The main problem I face is the fragmentation of the agents versions: some old installations are still with CFEngine 3.5.x and the latests are on 3.8. This is not a bearable situation: I need to align versions.

Methods and attempts

My attempts to upgrade CFEngine from CFEngine did not pass tests, mostly because promising version from within CFEngine will remove the package (the running process) and leave the system in an anormal state.
I tried several other ways to do it and specifically for the case of CFEngine package, I will manage it with a script that I'm going to launch outside CFEngine and will upgrade CFEngine (including restart the deamon) then bootstrap from the hub and we're done.

The CFEngine APT & Yum repository

CFEngine is very kind to provide a repository for their APT or Yum packages. The problem is, if I'm going to massively upgrade my thousand of VMs, there is a small risk of disturbance. As far as I use Artifactory for the development activity, I decided to use its YUm & Apt component to be a cache of CFEngine repository.

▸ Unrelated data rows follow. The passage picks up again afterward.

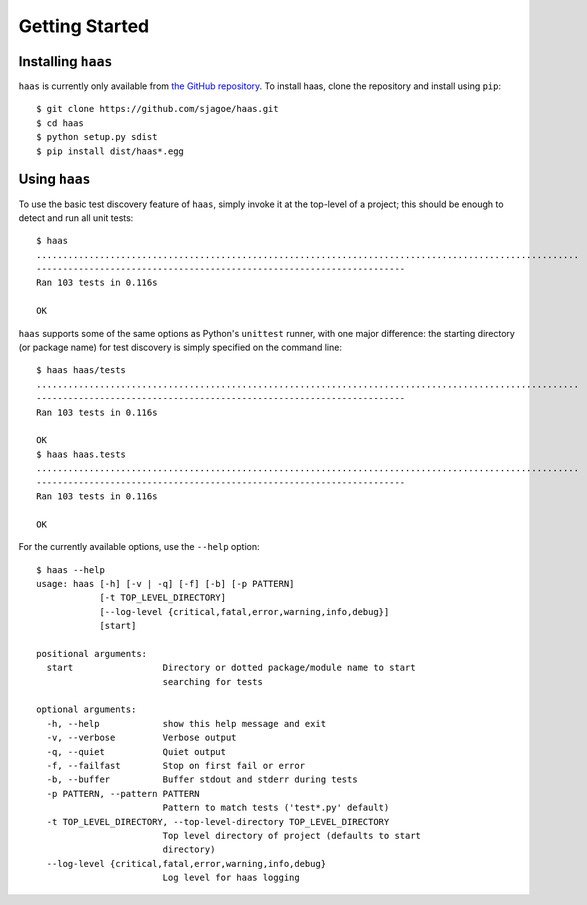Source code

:Getting Started
===============


Installing ``haas``
-------------------

``haas`` is currently only available from `the GitHub repository`_.  To
install haas, clone the repository and install using ``pip``::

    $ git clone https://github.com/sjagoe/haas.git
    $ cd haas
    $ python setup.py sdist
    $ pip install dist/haas*.egg


.. _`the GitHub repository`: https://github.com/sjagoe/haas


Using ``haas``
--------------

To use the basic test discovery feature of ``haas``, simply invoke it at
the top-level of a project; this should be enough to detect and run all
unit tests::

    $ haas
    .......................................................................................................
    ----------------------------------------------------------------------
    Ran 103 tests in 0.116s

    OK

``haas`` supports some of the same options as Python's ``unittest``
runner, with one major difference: the starting directory (or package
name) for test discovery is simply specified on the command line::

    $ haas haas/tests
    .......................................................................................................
    ----------------------------------------------------------------------
    Ran 103 tests in 0.116s

    OK
    $ haas haas.tests
    .......................................................................................................
    ----------------------------------------------------------------------
    Ran 103 tests in 0.116s

    OK


For the currently available options, use the ``--help`` option::

    $ haas --help
    usage: haas [-h] [-v | -q] [-f] [-b] [-p PATTERN]
                [-t TOP_LEVEL_DIRECTORY]
                [--log-level {critical,fatal,error,warning,info,debug}]
                [start]

    positional arguments:
      start                 Directory or dotted package/module name to start
                            searching for tests

    optional arguments:
      -h, --help            show this help message and exit
      -v, --verbose         Verbose output
      -q, --quiet           Quiet output
      -f, --failfast        Stop on first fail or error
      -b, --buffer          Buffer stdout and stderr during tests
      -p PATTERN, --pattern PATTERN
                            Pattern to match tests ('test*.py' default)
      -t TOP_LEVEL_DIRECTORY, --top-level-directory TOP_LEVEL_DIRECTORY
                            Top level directory of project (defaults to start
                            directory)
      --log-level {critical,fatal,error,warning,info,debug}
                            Log level for haas logging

How it looks like without Artifactory

Apt source list:

deb https://cfengine.com/pub/apt/packages stable main

Yum repo file

[cfenginerepository]
name=CFEngine
baseurl=http://cfengine.com/pub/yum/$basearch/
enabled=1
gpgcheck=1


Configure Artifactory to cache those


I need to be adminsitrator of the Artifactory instance. Then I got to the "Admin" section:

Then I go to the "remote" tab, as I want to provide something related to a remote repository:

Next I create a new repository and there I can choose wether I want to setup an Apt or a Yum one:
Finally I enter

  • What I want as local name for the repository
  • The URL of the root of the remote

Specifically for our case,

For the Apt repository:

  • Name: cfengine-debian
  • URL: https://cfengine.com/pub/apt/packages

For th Yum repository:

  • Name cfengine-centos
  • URL: http://cfengine.com/pub/yum/x86_64/

How to use this

Apt source list:
deb https://artifactory.rktmb.org/artifactory/cfengine-debian stable main

Yum repo file:
[cfenginerepository]
name=CFEngine
baseurl=https://artifactory.rktmb.org/artifactory/cfengine-centos/
enabled=1
gpgcheck=1

Note that the GPG check is enabled both on Debian and CentOS and as far as this repository is just a cache one, the needed key is the original CFEngine repository key: https://cfengine.com/pub/gpg.key

The local artifactory GPG key is useless in our case now.